Brisbane office market: over supplied or under demolished?July 6, 2015 / By
The Queensland economy is currently undergoing a difficult transition away from the resource sector towards more broad based growth. At the same time the Brisbane office market is struggling with a difficult combination of historically high vacancy combined with a large development pipeline. What are the long term prospects for a market with such characteristics?
Rather than compare Brisbane to other resource based cities I’m going to look internationally to another city which also experienced a similar situation. In Amsterdam demand fell off dramatically after the dot com crash and at the same time new developments were in the pipeline.
Vacancy in Amsterdam hit a low of just over 2% in 2000 and then consistently increased to 22% in mid-2005. Not all of the available stock was viewed as attractive to tenants due to quality and / or location and therefore a significant proportion of stock ended up vacant for several years.

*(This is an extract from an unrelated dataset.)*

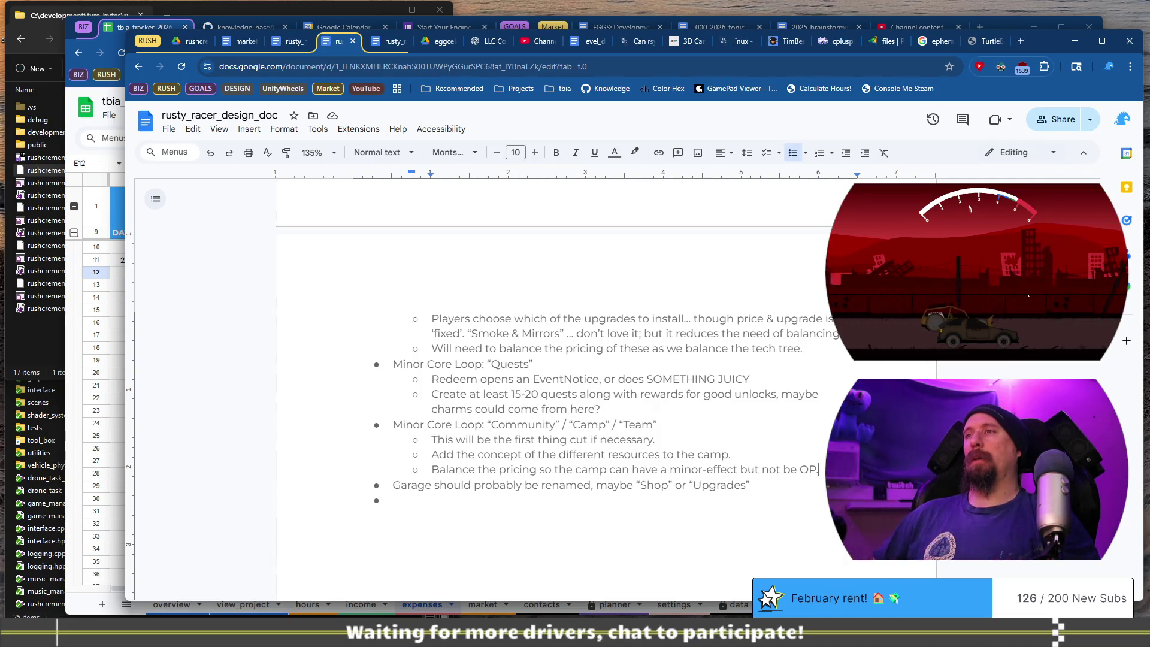
key(shift+Home)
Delete the 'Garage should probably be renamed' note and clear its leftover bullet.
key(BackSpace)
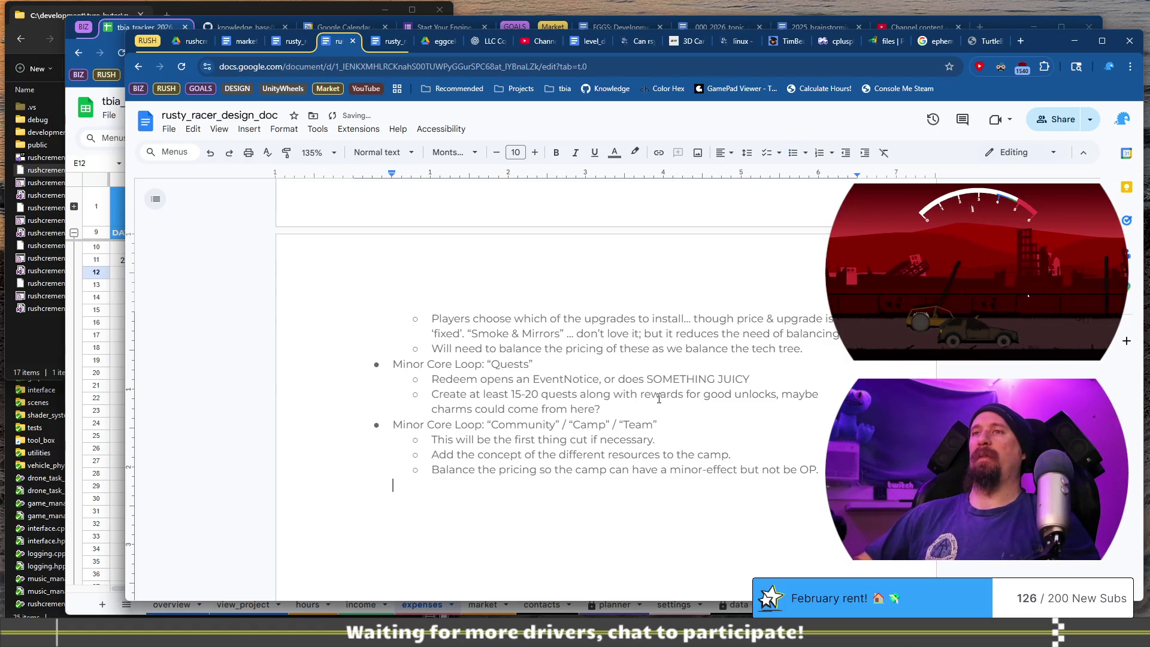
scroll(658, 398, up, 15)
key(BackSpace)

Structural vacancy was the term given to stock which was long term vacant and unlikely to be re-leased in its current fit out. This is a hangover from which Amsterdam is still recovering – in the ten years following the vacancy peak, prime face rents have only grown by 7.8% (or 0.8% p.a.) and vacancy today is 15.5%. ‘It isn’t over supplied it’s under demolished’ was used to describe the Amsterdam situation.

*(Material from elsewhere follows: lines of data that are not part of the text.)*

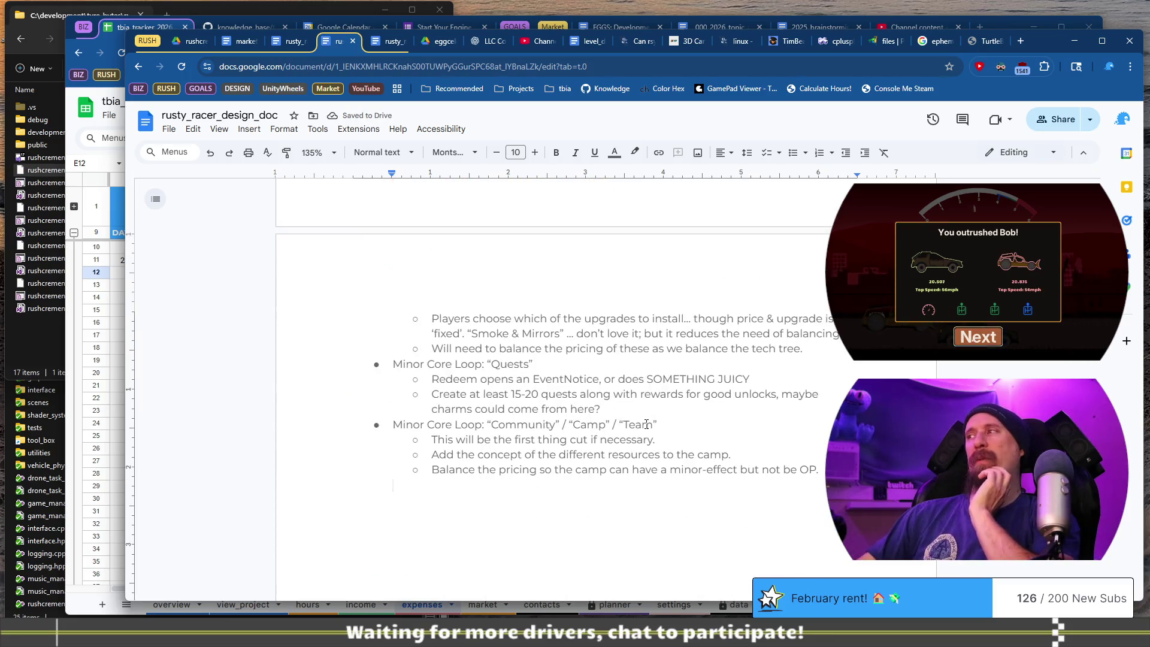
scroll(647, 424, up, 10)
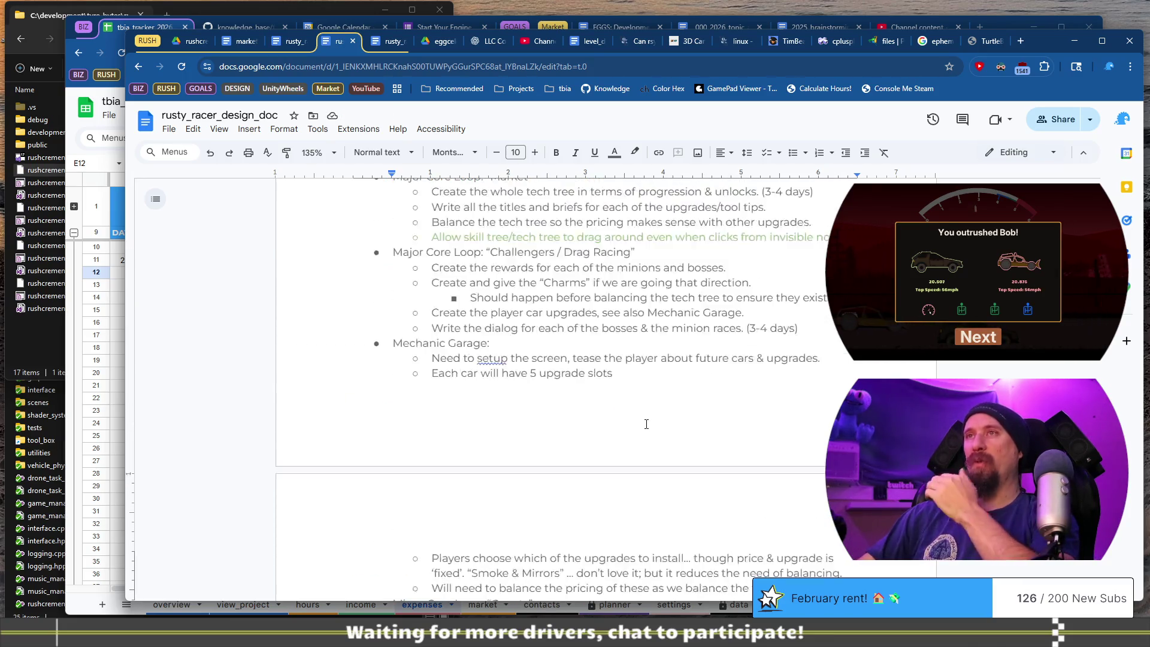
scroll(646, 433, down, 4)
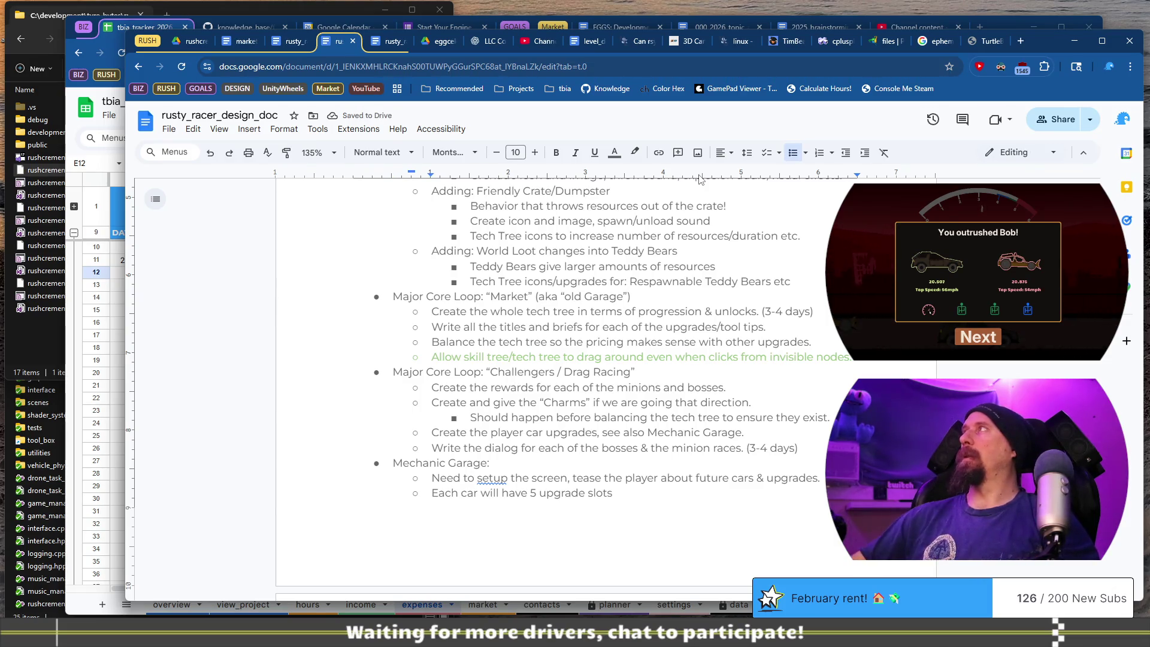
scroll(689, 312, down, 8)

Vacancy Rates Brisbane and Amsterdam
Source: JLL Research
There are several similarities to Brisbane’s current situation. In 2007 vacancy reached a low of 0.2%, has risen to 15.9% in 1Q15, and is expected to peak at just over 20% in 2016. Tenants are taking advantage of the current soft leasing market and are choosing to upgrade their office space at highly attractive rents. This is leaving behind vacant secondary space – already over 1 metre in every 5 metres of secondary space is vacant and this proportion is only likely to increase. JLL recently undertook an exercise to examine the vacant stock and there is a significant proportion which could already be classed as structurally or permanently vacant.
There are a few reasons why Brisbane may not follow in Amsterdam’s footsteps of limited rental growth for a decade:
- Withdrawals of office space are becoming an increasingly important part of the puzzle. JLL has identified up to 194,000 sqm (equivalent to 9% of stock) which could be withdrawn over the next five years for conversion, refurbishment or demolition.
- Policy is supporting conversion to other uses. Brisbane City council recently announced a discount to the infrastructure levy for student accommodation (similar to the one for 4 or 5 star hotels which already exists).
- The Queensland economy is forecast to return to stronger growth over the next few years which should boost office space demand.
Brisbane is definitely a market which is suffering from an oversupply. Whether it could be classed as under demolished is a different question, however, we expect that the secondary market in Brisbane will definitely benefit in the longer term from an increasing trend of withdrawals and conversions.